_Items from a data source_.
* * * *
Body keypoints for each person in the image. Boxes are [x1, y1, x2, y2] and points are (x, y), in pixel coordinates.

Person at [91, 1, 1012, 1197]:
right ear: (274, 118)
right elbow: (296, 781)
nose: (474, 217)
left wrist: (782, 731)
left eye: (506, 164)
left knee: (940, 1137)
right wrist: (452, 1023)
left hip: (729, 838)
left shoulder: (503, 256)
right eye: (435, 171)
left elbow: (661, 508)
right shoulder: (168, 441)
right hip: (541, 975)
* * * *
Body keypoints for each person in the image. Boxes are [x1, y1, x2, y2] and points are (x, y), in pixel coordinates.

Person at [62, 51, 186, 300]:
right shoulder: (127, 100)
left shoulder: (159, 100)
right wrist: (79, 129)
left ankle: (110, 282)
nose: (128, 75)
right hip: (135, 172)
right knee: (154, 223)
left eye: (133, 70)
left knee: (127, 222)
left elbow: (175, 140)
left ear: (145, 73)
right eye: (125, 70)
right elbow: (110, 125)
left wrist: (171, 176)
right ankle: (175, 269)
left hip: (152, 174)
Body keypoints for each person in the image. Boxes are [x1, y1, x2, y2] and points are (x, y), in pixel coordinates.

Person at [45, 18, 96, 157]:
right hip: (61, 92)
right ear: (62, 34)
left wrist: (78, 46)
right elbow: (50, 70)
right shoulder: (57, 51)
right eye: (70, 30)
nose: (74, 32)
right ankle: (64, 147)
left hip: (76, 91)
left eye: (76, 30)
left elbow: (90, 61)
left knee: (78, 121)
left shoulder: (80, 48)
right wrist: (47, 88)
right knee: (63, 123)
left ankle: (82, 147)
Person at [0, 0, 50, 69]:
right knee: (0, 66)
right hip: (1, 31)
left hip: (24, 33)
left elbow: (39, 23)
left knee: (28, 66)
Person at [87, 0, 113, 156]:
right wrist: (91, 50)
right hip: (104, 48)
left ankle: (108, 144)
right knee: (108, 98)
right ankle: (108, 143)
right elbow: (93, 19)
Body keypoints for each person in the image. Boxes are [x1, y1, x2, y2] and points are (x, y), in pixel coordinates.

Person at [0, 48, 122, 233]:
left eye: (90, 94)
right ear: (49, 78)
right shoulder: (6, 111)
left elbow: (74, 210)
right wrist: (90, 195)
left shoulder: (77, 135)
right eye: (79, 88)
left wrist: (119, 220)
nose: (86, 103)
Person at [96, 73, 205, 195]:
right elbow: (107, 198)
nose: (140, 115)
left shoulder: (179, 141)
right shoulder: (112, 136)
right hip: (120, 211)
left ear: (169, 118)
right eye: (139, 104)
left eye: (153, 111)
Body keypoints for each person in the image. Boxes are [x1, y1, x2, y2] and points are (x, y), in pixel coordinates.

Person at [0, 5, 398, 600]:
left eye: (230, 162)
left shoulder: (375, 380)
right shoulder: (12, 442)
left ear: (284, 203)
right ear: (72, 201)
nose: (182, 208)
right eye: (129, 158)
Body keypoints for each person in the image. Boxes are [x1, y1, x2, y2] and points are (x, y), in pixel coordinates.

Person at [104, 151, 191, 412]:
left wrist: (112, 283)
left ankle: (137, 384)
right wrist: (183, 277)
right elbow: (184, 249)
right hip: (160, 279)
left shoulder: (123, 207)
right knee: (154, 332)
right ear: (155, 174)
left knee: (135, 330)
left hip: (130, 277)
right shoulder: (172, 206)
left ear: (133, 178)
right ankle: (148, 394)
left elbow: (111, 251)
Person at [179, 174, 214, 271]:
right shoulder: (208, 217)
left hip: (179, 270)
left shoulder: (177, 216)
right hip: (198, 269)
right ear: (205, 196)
* * * *
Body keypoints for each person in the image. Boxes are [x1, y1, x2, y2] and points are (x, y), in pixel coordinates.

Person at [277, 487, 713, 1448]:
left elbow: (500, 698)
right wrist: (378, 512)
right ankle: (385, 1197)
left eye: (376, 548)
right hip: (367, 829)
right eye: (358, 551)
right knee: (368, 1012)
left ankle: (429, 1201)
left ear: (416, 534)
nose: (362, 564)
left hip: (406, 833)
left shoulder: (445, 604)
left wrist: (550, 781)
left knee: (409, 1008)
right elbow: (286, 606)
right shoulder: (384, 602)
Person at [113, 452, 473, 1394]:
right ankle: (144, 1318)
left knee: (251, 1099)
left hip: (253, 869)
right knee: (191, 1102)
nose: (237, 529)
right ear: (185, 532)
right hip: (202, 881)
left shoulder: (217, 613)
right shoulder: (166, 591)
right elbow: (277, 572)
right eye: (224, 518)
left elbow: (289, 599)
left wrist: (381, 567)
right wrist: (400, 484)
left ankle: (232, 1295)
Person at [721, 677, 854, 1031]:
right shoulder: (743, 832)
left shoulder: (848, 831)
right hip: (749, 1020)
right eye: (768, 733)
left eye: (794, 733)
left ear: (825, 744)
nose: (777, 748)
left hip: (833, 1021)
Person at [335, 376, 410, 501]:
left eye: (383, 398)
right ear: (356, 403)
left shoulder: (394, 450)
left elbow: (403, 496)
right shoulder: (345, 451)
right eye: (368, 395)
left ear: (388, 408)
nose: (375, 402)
* * * *
_Exercise brief_. In the entries above, find each line containing the string "ankle" and copy it.

_Exercise answer_.
left ankle: (110, 282)
right ankle: (175, 269)
right ankle: (64, 147)
left ankle: (82, 147)
left ankle: (108, 144)
right ankle: (108, 143)
left ankle: (137, 384)
right ankle: (148, 394)
right ankle: (385, 1197)
left ankle: (429, 1201)
right ankle: (144, 1318)
left ankle: (232, 1295)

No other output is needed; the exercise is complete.